Data extracts: Begin

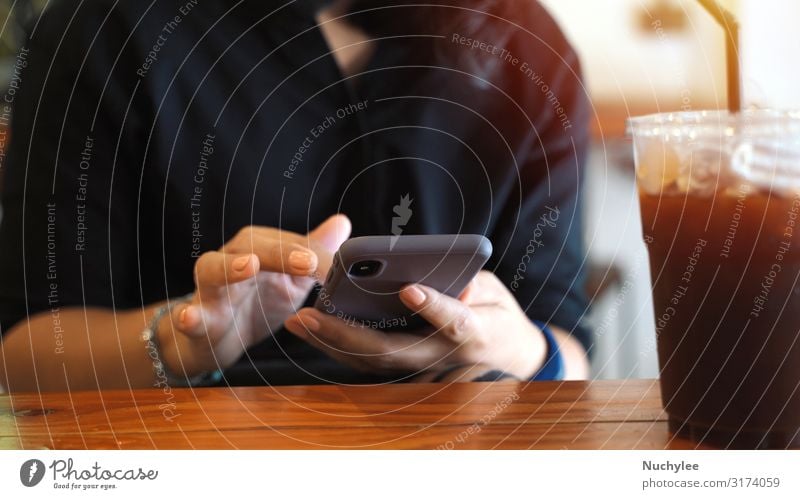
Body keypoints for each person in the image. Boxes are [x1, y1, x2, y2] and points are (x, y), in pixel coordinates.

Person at [0, 0, 591, 392]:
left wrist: (516, 350)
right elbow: (26, 352)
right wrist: (179, 343)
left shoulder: (528, 45)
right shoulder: (110, 25)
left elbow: (572, 353)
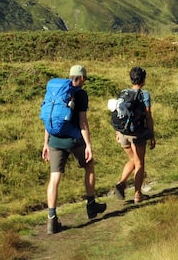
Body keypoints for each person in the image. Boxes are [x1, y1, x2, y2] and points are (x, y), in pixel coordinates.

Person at [42, 64, 106, 234]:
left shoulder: (56, 92)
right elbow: (83, 122)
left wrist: (46, 144)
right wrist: (89, 146)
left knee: (54, 179)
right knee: (89, 165)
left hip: (55, 139)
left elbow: (49, 119)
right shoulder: (81, 94)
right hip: (74, 139)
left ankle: (51, 219)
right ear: (82, 78)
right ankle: (91, 205)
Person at [112, 66, 156, 204]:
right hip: (137, 133)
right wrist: (152, 134)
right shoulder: (144, 95)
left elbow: (118, 113)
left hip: (122, 132)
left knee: (133, 160)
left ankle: (121, 184)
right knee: (139, 162)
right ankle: (137, 194)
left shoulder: (123, 93)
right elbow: (148, 116)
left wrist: (117, 132)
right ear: (143, 80)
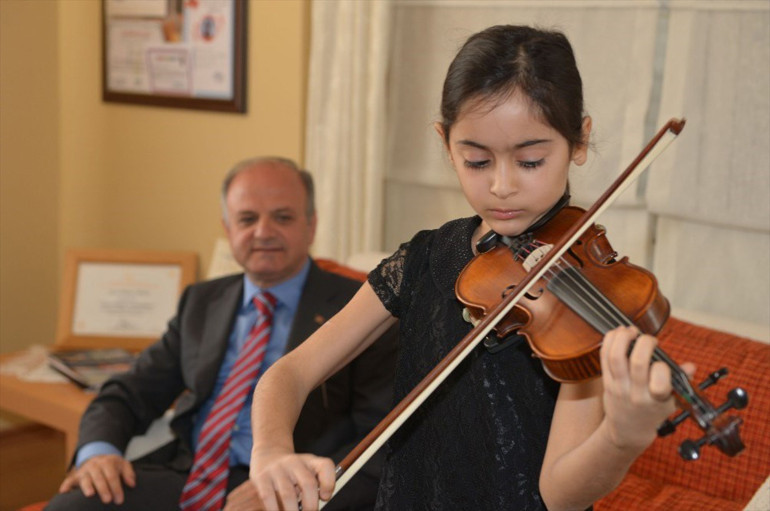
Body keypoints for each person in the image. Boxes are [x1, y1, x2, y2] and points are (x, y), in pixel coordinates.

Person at [247, 25, 689, 511]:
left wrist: (621, 439)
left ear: (579, 141)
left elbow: (559, 494)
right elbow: (289, 373)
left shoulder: (588, 296)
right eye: (477, 161)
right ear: (445, 141)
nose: (501, 186)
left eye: (531, 160)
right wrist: (270, 452)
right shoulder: (422, 260)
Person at [45, 157, 397, 511]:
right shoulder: (201, 301)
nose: (263, 232)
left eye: (283, 217)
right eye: (247, 219)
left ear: (311, 225)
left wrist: (294, 488)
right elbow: (128, 392)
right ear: (227, 229)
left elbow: (378, 440)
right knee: (69, 506)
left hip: (286, 487)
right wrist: (98, 454)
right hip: (186, 473)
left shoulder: (361, 309)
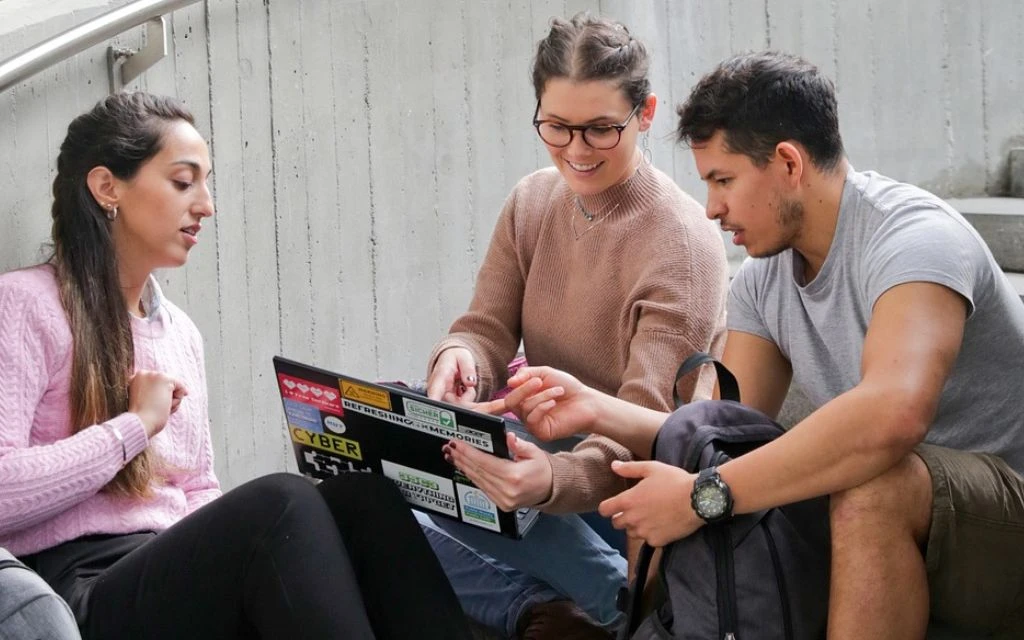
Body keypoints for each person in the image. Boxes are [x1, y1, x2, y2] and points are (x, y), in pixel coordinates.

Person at [463, 50, 1024, 639]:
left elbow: (893, 416)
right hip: (900, 520)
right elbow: (721, 434)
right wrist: (596, 409)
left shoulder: (914, 240)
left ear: (787, 163)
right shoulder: (764, 280)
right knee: (682, 458)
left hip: (1001, 522)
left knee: (874, 483)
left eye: (723, 180)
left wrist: (705, 496)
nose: (712, 208)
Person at [0, 91, 472, 640]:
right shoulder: (25, 304)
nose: (206, 205)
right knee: (280, 502)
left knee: (363, 499)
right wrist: (133, 428)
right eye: (183, 182)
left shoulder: (179, 332)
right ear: (108, 187)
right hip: (78, 588)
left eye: (206, 183)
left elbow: (199, 489)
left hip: (168, 570)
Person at [419, 13, 729, 640]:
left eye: (600, 130)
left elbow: (647, 429)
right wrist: (461, 359)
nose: (577, 151)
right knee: (390, 454)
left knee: (459, 480)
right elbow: (484, 327)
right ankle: (541, 610)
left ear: (645, 113)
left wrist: (550, 481)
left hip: (630, 489)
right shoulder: (533, 201)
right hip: (545, 452)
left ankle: (625, 603)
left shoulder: (682, 245)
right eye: (557, 127)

Data extracts: End

_Task to complete_. Gather each line of the listing containing the word "ankle" and show it.

_Written answer_.
left ankle: (51, 219)
right ankle: (91, 205)
left ankle: (121, 184)
right ankle: (137, 194)
right ankle: (541, 610)
left ankle: (625, 603)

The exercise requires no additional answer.